[Opening Text shown section]

But it may be because of weather conditions in Miami, Florida, base of closed-end fund guru Tom Herzfeld. I've never asked Tom what his religion is and whether he is observant. The NAV of Herzfeld Caribbean Fund, which he manages, was in its usual place. But the other data his firm provides to Barron's was incomplete.

The Jewish Harvest Festival of Succoth begins on Weds. night and is observed on Thursday, both this week and next by reform Jews. The holiday is observed by eating your meals in a booth or shelter in your fields, which is what a Succah is. It also involves a ritual of shaking a palm frond along with three bits of myrtle and two of willow while holding a very sweet-smelling but inedible citrus fruit called an "etrog" in Hebrew. (I have never bought one in any other language because why would I want an inedible citrus fruit?) Orthodox people observe for 9 days, 5 of which are serious, and the kids drive everyone crazy because they usually don't go to school on the intermediate days. Meals are eaten in the booth which can be grim if it rains because the ceiling is made of open reeds, not practical outside the Land of Israel. We don't have a balcony or backyard in NYC but we did build a sukkah when we lived in D.C. and our grandchildren have ones in their suburban homes. Synagogue offer a place where you can observe the rules and dine sort of outdoors but we don't bother except during the important Thursdays.

[Closing Text shown section]
[Opening Data extract section]

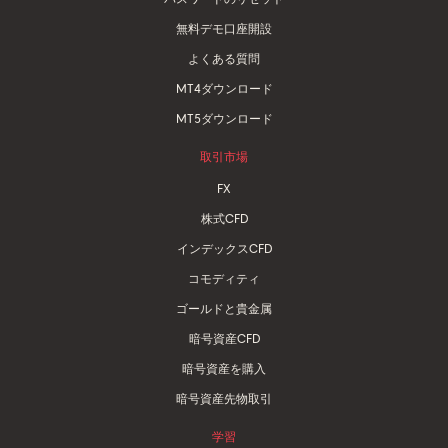
無料デモ口座開設
よくある質問
MT4ダウンロード
MT5ダウンロード
取引市場
FX
株式CFD
インデックスCFD
コモディティ
ゴールドと貴金属
暗号資産CFD
暗号資産を購入
暗号資産先物取引
学習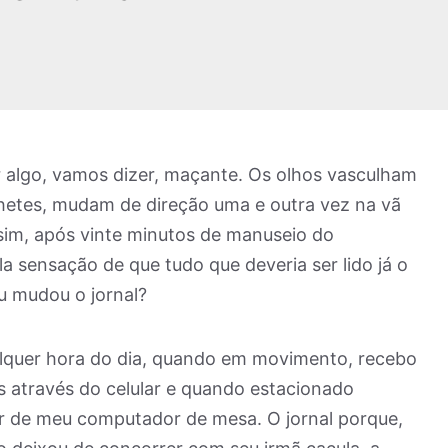
r algo, vamos dizer, maçante. Os olhos vasculham
etes, mudam de direção uma e outra vez na vã
assim, após vinte minutos de manuseio do
a sensação de que tudo que deveria ser lido já o
ou mudou o jornal?
lquer hora do dia, quando em movimento, recebo
s através do celular e quando estacionado
or de meu computador de mesa. O jornal porque,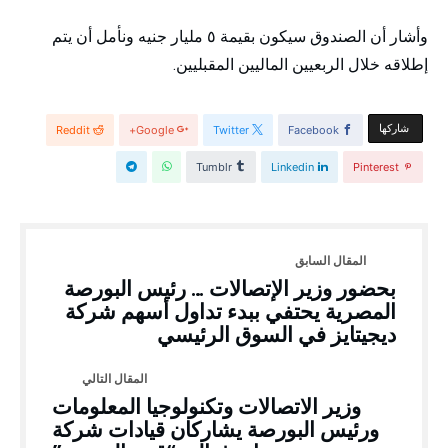
وأشار أن الصندوق سيكون بقيمة ٥ مليار جنيه ونأمل أن يتم
إطلاقه خلال الربعيين الماليين المقبليين.
‫‫ شاركها‬
Reddit
Google+
Twitter
Facebook
Tumblr
Linkedin
Pinterest
بحضور وزير الإتصالات … رئيس البورصة
المصرية يحتفي ببدء تداول أسهم شركة
ديجيتايز في السوق الرئيسي
وزير الاتصالات وتكنولوجيا المعلومات
ورئيس البورصة يشاركان قيادات شركة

[Closing Data extract section]

- Exercise requirements:
a - In the text about the Succoth holiday, what is the Hebrew name of the sweet-smelling but inedible citrus fruit?
b - According to the text about the Succoth holiday, which plant materials are part of the shaking ritual?
c - Continue the text about the Succoth holiday, beginning after its final sentence.
The items are not needed for this work.

- Answers given:
a - It is called an "etrog."

b -
- A palm frond
- Three bits of myrtle
- Two bits of willow
- An etrog (a sweet-smelling, inedible citrus fruit)

c -
The timing of waving the palm branch bothers me because of the Christian theory that the Last Supper was a Passover Seder. Passover is not a week after Succoth, but more like 6 months later (it varies depending on whether or not there is an extra month in the Jewish/Babylonian calendar for leap years.) So I suspect that the timing of Palm Sunday is off.

As for the leap month, it is because the Prophet Mohammed decided not to avail his calendar makers of the latest thing (over the prior 1500 years) in Middle Eastern astronomy that the Islamic calendar loses about 5 days per year. So Ramadan is so much tougher on people than Yom Kippur despite the fact that the fast only runs during daylight hours. If Ramadan falls in the summer in the heartland of Islam the day is long and the sun is very hot indeed for people who are not drinking any water.

As you can see I have now offended members of all three monotheistic religions in a matter of a few paragraphs.